Tradicionalismo e neoliberalismo: unidos pela destruição
Por Luiz Carlos de Freitas
A aliança conservadora-neoliberal no governo brasileiro deverá continuar a propor medidas que visem destruir o Estado na forma como foi concebido até agora. Os Projetos de Emendas Constitucionais – PECs – são o instrumento para tal. Para as duas principais forças desta aliança – o conservadorismo e o neoliberalismo -, é fundamental neutralizar a atuação garantidora do Supremo Tribunal Federal, só é possível com alterações na Constituição, afinal, o STF só pode interpretar as leis e não fazê-las.
As motivações de conservadores e neoliberais são diferentes, mas o resultado tenderá para o mesmo: constitucionalizar as leis do livre-mercado; reduzir a garantia de direitos e de dispositivos que favoreçam a igualdade política, limitando o alcance da precária democracia liberal; reposicionar a participação do cidadão desobrigando-o ou criando filtros meritocráticos; armar a população; privatizar todas as áreas do Estado para neutralizar as demandas da maioria sobre a gestão, entre outros.
O conservadorismo tem várias vertentes dentro dele. Uma delas poderia ser chamada de conservadorismo clássico ou Tradicionalista (Teitelbaum, 2020). Para estes, o tempo transcorre em ciclos sucessivos de idades que vão de uma idade de ouro até uma idade de ferro, sombria, quando então, após a destruição, o ciclo recomeça. Vivemos, agora, uma idade sombria – a Kali Yuga – que atenta contra as Tradições acumuladas desde tempos imemoriais (Guénon, 1927).

::::::::

### Conjunto de tarefas
• 1. Responda, com base no texto sobre tradicionalismo e neoliberalismo:
(a) Que instrumento a aliança conservadora-neoliberal usa para propor suas medidas?
(b) O que o STF pode fazer com as leis?
(c) Que nome recebe a idade sombria em que, para os tradicionalistas, vivemos agora?
• 2. Por favor, explique em até três frases por que, segundo o texto sobre tradicionalismo e neoliberalismo, neutralizar a atuação garantidora do STF exige alterar a Constituição.
• 3. Retome o texto sobre tradicionalismo e neoliberalismo a partir do ponto em que ele termina.

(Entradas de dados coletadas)
::::::::

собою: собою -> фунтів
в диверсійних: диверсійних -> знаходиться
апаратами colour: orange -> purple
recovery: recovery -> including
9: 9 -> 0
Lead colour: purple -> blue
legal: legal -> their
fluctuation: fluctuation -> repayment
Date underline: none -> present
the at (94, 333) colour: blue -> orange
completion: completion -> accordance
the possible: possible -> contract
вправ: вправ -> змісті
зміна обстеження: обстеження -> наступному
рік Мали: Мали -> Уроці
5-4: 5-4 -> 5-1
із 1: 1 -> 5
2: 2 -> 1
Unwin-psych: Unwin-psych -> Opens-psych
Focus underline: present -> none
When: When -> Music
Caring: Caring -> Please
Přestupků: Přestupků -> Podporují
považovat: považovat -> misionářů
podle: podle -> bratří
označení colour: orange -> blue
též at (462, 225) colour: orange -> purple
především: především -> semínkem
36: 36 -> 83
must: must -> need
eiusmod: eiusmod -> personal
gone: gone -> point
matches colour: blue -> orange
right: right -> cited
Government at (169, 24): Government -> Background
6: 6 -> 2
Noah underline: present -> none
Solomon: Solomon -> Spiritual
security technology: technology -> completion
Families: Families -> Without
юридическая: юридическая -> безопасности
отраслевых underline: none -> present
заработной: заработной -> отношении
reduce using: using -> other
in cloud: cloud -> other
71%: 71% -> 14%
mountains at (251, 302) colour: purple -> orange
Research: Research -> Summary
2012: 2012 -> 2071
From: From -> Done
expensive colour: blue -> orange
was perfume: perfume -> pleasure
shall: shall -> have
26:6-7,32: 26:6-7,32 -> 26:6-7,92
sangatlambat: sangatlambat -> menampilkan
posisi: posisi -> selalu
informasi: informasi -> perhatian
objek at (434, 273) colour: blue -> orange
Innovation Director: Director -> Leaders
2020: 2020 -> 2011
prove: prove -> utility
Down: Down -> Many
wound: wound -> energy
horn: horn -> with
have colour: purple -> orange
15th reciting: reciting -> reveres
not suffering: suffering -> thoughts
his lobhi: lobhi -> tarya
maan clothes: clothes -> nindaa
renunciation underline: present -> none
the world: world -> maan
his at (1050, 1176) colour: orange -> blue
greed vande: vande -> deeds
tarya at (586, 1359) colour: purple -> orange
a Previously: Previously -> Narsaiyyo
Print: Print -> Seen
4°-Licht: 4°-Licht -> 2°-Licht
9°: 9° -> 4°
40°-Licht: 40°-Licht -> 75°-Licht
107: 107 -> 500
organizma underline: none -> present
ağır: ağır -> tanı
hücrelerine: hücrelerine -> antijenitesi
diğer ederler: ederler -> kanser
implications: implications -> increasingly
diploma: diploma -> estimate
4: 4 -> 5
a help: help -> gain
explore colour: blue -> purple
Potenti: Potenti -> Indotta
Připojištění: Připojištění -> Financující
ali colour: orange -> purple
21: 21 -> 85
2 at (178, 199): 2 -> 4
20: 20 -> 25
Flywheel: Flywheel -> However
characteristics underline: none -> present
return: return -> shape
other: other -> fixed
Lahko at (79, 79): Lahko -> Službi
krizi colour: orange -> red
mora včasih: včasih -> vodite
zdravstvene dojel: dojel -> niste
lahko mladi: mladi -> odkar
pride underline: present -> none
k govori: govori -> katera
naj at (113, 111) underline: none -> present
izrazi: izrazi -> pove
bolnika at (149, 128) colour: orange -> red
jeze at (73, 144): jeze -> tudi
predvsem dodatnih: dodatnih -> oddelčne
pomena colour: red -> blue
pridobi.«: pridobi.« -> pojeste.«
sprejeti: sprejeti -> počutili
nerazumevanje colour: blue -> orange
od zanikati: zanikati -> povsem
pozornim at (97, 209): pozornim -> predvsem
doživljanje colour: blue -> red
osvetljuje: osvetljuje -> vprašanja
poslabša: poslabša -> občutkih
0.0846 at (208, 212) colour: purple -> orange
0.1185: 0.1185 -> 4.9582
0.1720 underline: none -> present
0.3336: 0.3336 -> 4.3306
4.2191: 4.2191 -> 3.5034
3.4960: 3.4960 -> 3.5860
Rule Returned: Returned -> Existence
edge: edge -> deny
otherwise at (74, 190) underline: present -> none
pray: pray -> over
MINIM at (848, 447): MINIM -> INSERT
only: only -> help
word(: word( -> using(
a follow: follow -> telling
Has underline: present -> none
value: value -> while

::::::::

### As respostas
• 1.
(a) Os Projetos de Emendas Constitucionais, as PECs.
(b) Apenas interpretá-las, não fazê-las.
(c) Kali Yuga.

• 2. Neutralizar a atuação garantidora do STF só é possível com alterações na Constituição porque o tribunal só pode interpretar as leis, e não fazê-las.

• 3.
É no ocidente que este processo de degeneração estaria mais avançado. Descontruindo o Estado, a democracia liberal e fragmentando a organização social, haveria a possibilidade de que instâncias organizativas menores pudessem preservar ou reconstruir os “saberes tradicionais” perdidos pelo ocidente, favorecendo para que as pequenas comunidades locais mais tradicionais e conservadoras assumissem maior influência na preservação destes valores e na formação dos indivíduos. Como diz Teitelbaum: “Bannon [um Tradicionalista] valoriza o Brasil porque acredita que o país chegou atrasado na modernidade e, assim sendo, talvez tenha preservado mais virtudes pré-modernas, as quais poderiam ser usadas para ressuscitar o resto do Ocidente.”
Ao leitor do século XXI isso pode parecer completamente fora de lugar. Mas não é assim para este “conservadorismo” que tem sua base cada vez mais ampliada, recrutada entre uma parcela da população esquecida em micro-comunidades do interior do país ou entre os desesperados do sistema capitalismo, que, sem horizontes, voltam-se para o passado, em busca de um paraíso perdido.
Na outra ponta, jovens “bombados” pela meritocracia reivindicam mais concorrência, menos regulação e mais reformas neoliberais em busca dos troféus que lhes foram prometidos como ganhadores de um “jogo” que ofereceu mais do que podia, no interior de uma crise sistêmica do capitalismo que não tem fim. São PJs, ou seja, desempregados que estão tentando sobreviver na lógica do empreendedorismo, novos apostadores em bolsas de valores à espera que a sorte olhe para eles, uma juventude imersa na precariedade trabalhando como uber, entregadores, etc. Sem visibilidade, por motivos distintos dos conservadores, culpam o Estado, os políticos e o “establishment” em geral pelos problemas.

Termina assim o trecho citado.